··· Data for this exercise

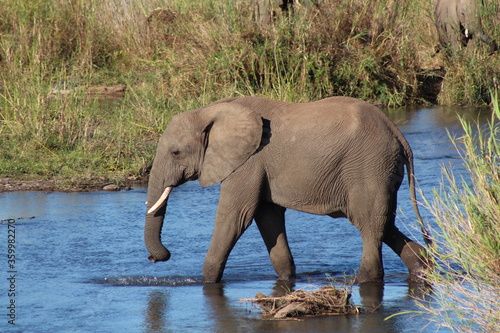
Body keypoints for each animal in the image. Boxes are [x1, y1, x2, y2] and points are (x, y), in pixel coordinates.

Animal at [143, 95, 432, 282]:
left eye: (176, 152)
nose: (155, 259)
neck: (211, 110)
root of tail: (398, 134)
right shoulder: (258, 167)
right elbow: (267, 217)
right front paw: (288, 278)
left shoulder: (248, 163)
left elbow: (236, 217)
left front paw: (207, 282)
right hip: (380, 171)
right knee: (384, 223)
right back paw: (423, 267)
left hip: (369, 167)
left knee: (370, 225)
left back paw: (366, 279)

······

(What needs to be done): Pictures aside, every entry above must be repeated exactly.

(Completed task):
Body keypoints for each animal in the image. Boxes are [x1, y1, x2, y2] and points are (x, y), in pixel coordinates.

Animal at [143, 95, 432, 282]:
left eye: (176, 152)
nose: (155, 259)
neck: (211, 110)
root of tail: (398, 134)
right shoulder: (258, 167)
right elbow: (267, 217)
right front paw: (288, 278)
left shoulder: (248, 163)
left elbow: (236, 217)
left front paw: (207, 282)
right hip: (380, 171)
right knee: (384, 223)
right back paw: (423, 267)
left hip: (369, 167)
left knee: (370, 225)
left back paw: (366, 279)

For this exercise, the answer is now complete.